◆ **Goal of the exercise**: Transcribe the listing exactly, leaving out every picture.

◆ **Records provided**:
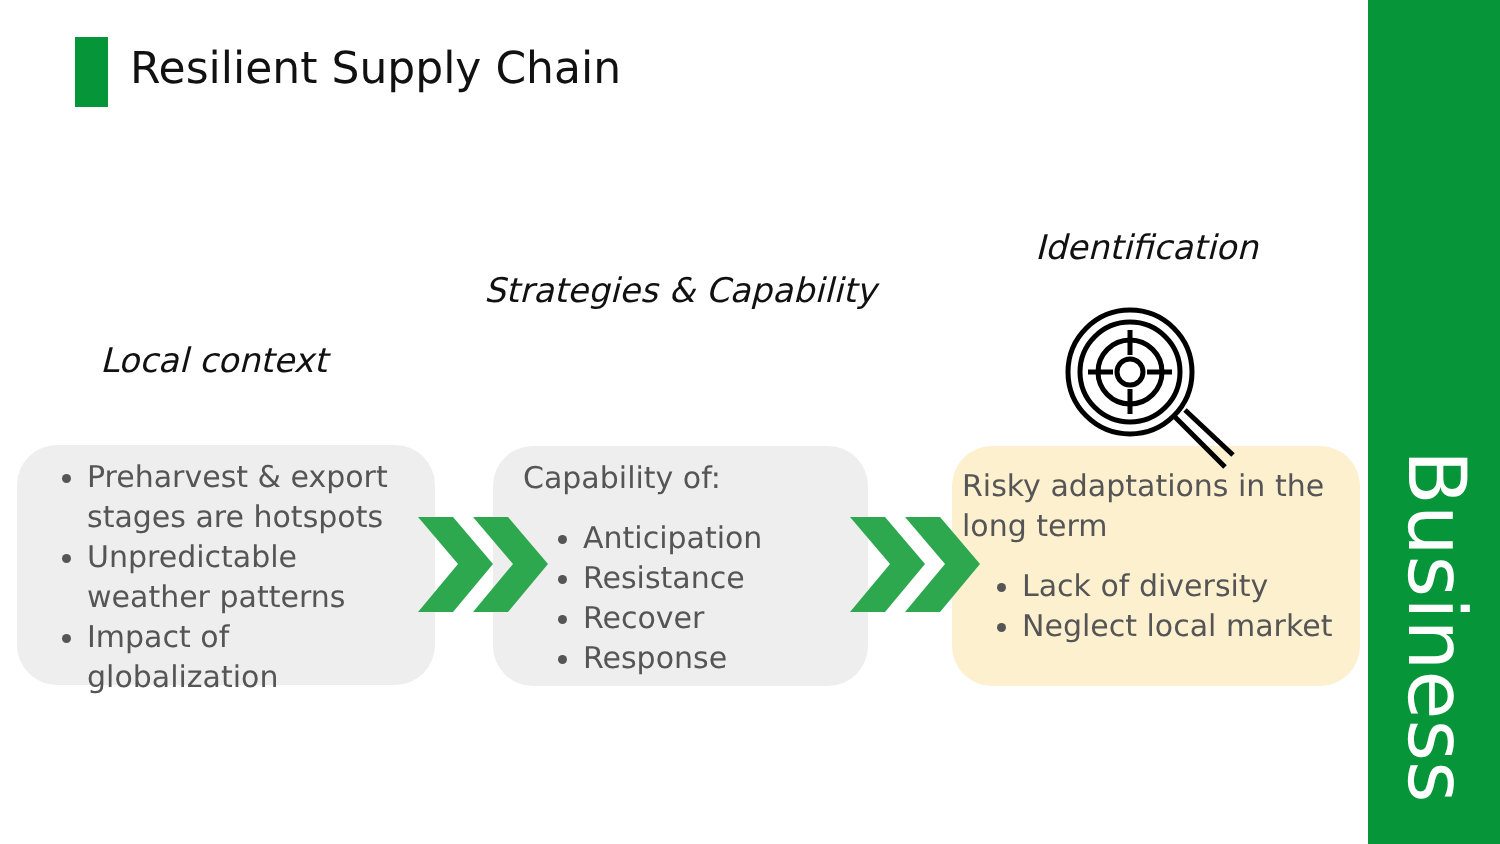Resilient Supply Chain
Business
Strategies & Capability
Identification
Local context
Preharvest & export stages are hotspots
Unpredictable weather patterns
Impact of globalization
Capability of:
Anticipation
Resistance
Recover
Response
Risky adaptations in the long term
Lack of diversity
Neglect local market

◆ **Solution to this task**:
Resilient Supply Chain
Business
Strategies & Capability
Identification
Local context
Preharvest & export stages are hotspots
Unpredictable weather patterns
Impact of globalization
Capability of:
Anticipation
Resistance
Recover
Response
Risky adaptations in the long term
Lack of diversity
Neglect local market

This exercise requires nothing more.